*WORK TASK 1*
List every company that the article on Bell Canada names as a competitor of Bell.
*WORK TASK 2*
Please carry the article on Michael Sabia and Bell Canada forward from its last sentence.

*TEXT BLOCK*
▼▼▼
After four years, CEO Michael Sabia is still trying to fix Bell Canada
IS ‘MISTER 50 CENTS’ RUNNING OUT OF TIME?
After four years, CEO Michael Sabia is still trying to fix Bell Canada
Earlier this month,
Bell Canada announced yet another round of lacklustre quarterly results. Profits were down, the company said, and it was continuing to bleed traditional phone customers— several hundred thousand of them in the past few years. While the results were unimpressive, they were also predictable. For four years, Michael Sabia, CEO of Bell and its parent company BCE Inc., has been battling to transform a slow-moving former monopoly into a modern telecommunications company, but the results have been frustrating. Now questions are arising as to just how much time Sabia has left to turn the ship around.
BELL LOST 324,000 PHONE CUSTOMERS TO INTERNET-BASED RIVALS IN
For 100 years, Bell’s unrivalled network of copper cable was its greatest asset. But in a matter of just a few years, it has been rendered all but irrelevant. Bell’s hold over the industry has been obliterated by the sudden rise of Internet-based telephones and the rapid shift toward wireless devices. Competitors like Rogers Communications Inc. (which owns this magazine) in Ontario, and Vidéotron Liée, in Quebec, as well as other Internet phone providers like Primus and Vonage, are not just nipping at Bell’s heels, but chomping at its throat. And in the fastest-growing segment of the industry—wireless—Bell is surrounded with still more competition from Rogers/Fido, Telus Corp., and, as of last week, Vidéotron.
If there has been one bright spot in the past year, it occurred last October, with Bell’s announcement it had hired George Cope away from Telus as its new chief operating officer. For Bell, it was a coup. “We worship him,” says one analyst of Cope’s reputation in the industry. In Cope, analysts see an executive capable of boosting Bell’s position in a fast-changing industry. Before Telus, Cope spent 13 years as the head of wireless operator Clearnet. But his hiring, while celebrated at Bell, may also signal bigger changes on the horizon. Namely, the beginning of the end for Sabia’s tenure at BCE.
▲▲▲
*ENTRIES PROVIDED*
▼▼▼
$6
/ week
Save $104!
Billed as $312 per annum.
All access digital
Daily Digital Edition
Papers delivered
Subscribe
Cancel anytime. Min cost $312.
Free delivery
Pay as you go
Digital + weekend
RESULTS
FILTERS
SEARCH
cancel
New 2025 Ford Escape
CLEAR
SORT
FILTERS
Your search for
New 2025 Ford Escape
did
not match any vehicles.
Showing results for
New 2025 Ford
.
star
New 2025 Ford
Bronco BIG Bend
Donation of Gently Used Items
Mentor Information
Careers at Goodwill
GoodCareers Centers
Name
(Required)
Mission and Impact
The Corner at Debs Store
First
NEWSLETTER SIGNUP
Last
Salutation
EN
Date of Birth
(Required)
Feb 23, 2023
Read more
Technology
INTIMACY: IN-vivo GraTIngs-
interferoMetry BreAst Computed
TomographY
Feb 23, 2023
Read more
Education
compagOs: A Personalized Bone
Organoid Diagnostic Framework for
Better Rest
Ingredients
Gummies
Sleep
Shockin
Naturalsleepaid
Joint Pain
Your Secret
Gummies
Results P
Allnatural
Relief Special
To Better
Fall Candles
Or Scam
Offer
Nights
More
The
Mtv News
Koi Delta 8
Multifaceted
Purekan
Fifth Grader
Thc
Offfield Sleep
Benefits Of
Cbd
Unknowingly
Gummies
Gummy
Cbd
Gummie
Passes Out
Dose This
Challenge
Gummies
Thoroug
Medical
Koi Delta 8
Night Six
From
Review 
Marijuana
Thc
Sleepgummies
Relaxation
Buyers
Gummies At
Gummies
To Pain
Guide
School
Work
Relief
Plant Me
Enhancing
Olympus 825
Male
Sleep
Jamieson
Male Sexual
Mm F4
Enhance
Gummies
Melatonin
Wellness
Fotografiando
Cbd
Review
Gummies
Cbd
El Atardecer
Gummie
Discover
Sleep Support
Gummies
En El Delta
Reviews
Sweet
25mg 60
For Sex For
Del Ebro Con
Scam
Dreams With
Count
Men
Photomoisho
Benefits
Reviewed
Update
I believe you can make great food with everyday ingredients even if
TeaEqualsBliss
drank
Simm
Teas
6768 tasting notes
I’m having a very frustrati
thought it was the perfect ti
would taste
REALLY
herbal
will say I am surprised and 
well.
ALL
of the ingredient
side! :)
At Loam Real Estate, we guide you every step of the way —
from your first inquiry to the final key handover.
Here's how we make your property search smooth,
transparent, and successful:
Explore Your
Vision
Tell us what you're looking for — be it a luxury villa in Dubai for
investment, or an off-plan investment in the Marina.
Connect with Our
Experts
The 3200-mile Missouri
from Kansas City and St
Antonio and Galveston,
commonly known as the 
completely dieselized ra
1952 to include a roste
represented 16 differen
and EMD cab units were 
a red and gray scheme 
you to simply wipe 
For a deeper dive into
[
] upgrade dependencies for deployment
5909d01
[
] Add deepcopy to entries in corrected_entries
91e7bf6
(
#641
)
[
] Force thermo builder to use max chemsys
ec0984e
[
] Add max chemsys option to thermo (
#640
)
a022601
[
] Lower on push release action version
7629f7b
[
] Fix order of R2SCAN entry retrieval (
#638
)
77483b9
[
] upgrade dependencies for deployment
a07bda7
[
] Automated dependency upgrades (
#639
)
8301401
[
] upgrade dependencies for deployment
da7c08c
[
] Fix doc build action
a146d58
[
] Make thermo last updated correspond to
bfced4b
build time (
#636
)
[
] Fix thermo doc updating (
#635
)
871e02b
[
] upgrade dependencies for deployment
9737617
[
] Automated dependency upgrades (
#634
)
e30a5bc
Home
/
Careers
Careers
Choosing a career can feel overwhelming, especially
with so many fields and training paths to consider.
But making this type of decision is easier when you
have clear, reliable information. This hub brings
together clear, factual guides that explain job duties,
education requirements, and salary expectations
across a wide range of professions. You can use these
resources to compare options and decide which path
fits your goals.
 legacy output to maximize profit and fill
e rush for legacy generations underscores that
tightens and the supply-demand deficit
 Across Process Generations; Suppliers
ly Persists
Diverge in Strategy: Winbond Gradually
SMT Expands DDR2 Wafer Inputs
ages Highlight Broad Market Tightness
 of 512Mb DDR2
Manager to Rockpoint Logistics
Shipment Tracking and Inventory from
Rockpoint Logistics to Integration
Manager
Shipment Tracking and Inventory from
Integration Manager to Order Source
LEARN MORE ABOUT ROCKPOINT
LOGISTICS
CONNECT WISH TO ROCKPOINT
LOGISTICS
▲▲▲
▼▼▼
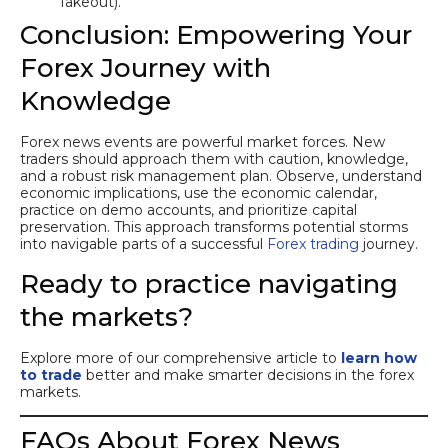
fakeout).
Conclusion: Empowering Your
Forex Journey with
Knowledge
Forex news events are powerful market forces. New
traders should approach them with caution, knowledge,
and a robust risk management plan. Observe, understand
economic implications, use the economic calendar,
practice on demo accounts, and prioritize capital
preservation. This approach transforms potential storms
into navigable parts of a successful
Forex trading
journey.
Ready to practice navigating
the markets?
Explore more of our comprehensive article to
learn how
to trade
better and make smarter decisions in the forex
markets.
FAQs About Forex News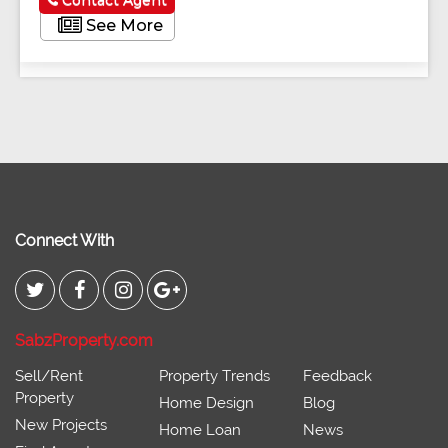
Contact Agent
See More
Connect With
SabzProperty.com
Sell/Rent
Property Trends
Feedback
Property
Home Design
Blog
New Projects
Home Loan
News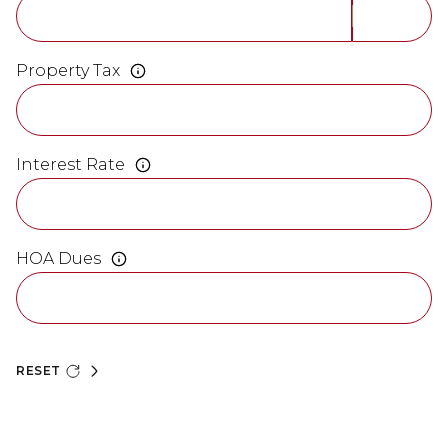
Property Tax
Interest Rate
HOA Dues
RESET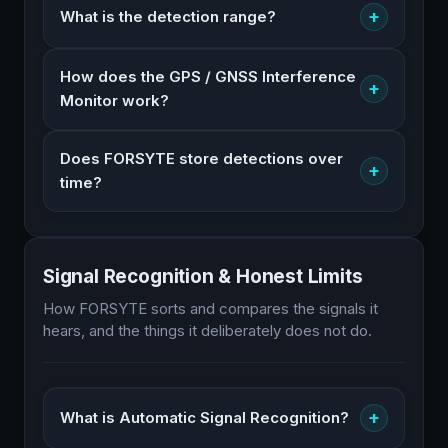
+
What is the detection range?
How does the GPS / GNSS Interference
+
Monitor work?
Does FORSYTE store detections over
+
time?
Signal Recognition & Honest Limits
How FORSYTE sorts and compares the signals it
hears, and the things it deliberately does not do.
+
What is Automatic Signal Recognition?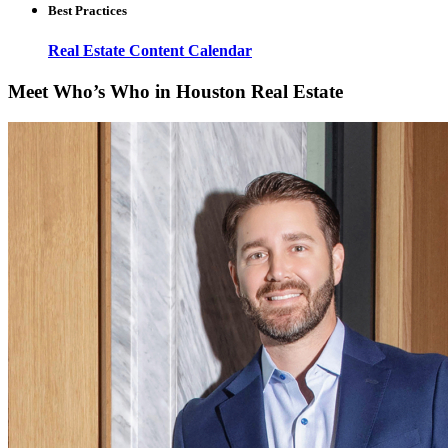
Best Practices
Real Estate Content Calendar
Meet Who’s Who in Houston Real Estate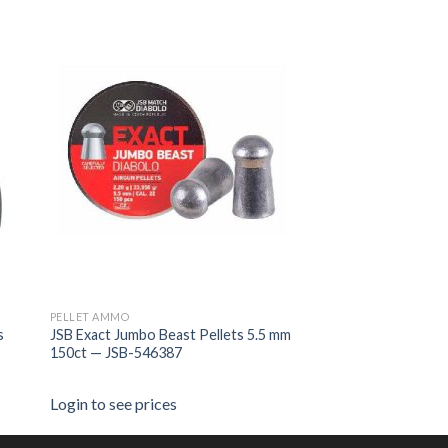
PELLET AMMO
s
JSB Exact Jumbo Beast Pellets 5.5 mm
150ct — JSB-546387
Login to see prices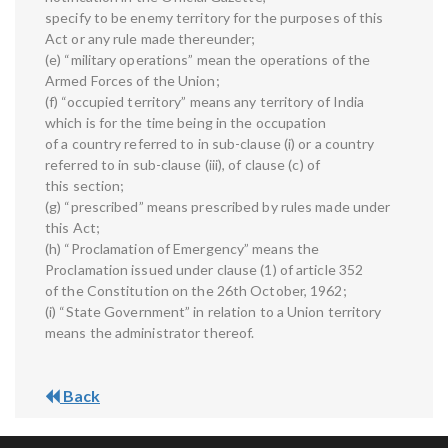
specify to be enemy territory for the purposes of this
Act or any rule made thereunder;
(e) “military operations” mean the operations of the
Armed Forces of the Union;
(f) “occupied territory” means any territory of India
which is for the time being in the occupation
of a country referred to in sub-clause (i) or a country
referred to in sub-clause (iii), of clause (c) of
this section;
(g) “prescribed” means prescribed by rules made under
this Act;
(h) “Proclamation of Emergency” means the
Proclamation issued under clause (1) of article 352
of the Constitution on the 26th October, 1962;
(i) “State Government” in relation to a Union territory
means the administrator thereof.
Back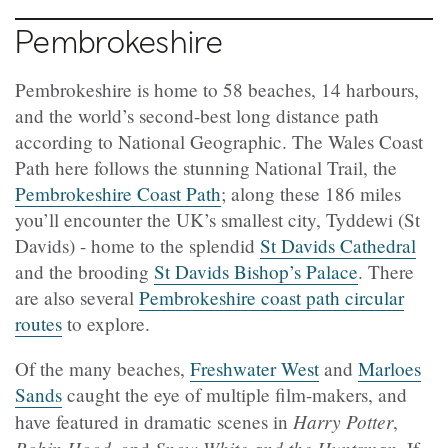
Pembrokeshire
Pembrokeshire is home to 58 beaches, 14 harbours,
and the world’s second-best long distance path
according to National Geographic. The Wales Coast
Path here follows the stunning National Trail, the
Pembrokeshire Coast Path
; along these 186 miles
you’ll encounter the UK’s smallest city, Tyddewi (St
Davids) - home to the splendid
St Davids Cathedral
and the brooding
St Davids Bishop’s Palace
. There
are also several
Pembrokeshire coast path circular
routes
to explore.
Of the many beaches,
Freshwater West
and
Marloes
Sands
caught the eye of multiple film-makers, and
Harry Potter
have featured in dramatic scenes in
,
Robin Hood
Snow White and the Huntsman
▲▲▲
*TASK OUTPUT 1*
Rogers Communications Inc., Vidéotron Liée, Primus, Vonage, Fido, Telus Corp.

*TASK OUTPUT 2*
After four years of trying to restructure and refocus Bell Canada, Sabia’s time appears to be running short. The changes he has made at Bell since 2002 may well have saved the company, but the incumbent is still being outperformed by smaller rivals in key areas like wireless, say analysts. “People are impatient with Sabia,” says one. “People are waiting for him to leave and George Cope is obviously seen as the successor.”
If shareholders and analysts are getting antsy with Sabia and his failure to deliver a quick fix, they are also sympathetic. Sabia joined Bell Canada in 2002, taking over a company that might have best been described as an already half-sunk battleship. Under his predecessor, Jean Monty, Bell had embarked on the now-discredited strategy of convergence—buying properties like television network CTV Inc., online commerce
company Emergis Inc., and a piece of the Globe and Mail. Sabia was charged with dismantling all that and refocusing the company on its “core business” of telecommunications. “His first major problem was the financial basket case he was left with,” says Eamon Hoey, a telecom consultant and senior partner with Hoey Associates. “It created a huge hangover for almost his entire period.” Sabia moved to get rid of BCE’s bolt-on companies: Yellow Pages, Teleglobe, CGI, and more recently the majority of its stake in Bell Globemedia. “It would be tough for anyone to do anything else but what he has been doing,” says Greg Eckel, senior vice-president at investment management firm Morgan Meighen & Associates.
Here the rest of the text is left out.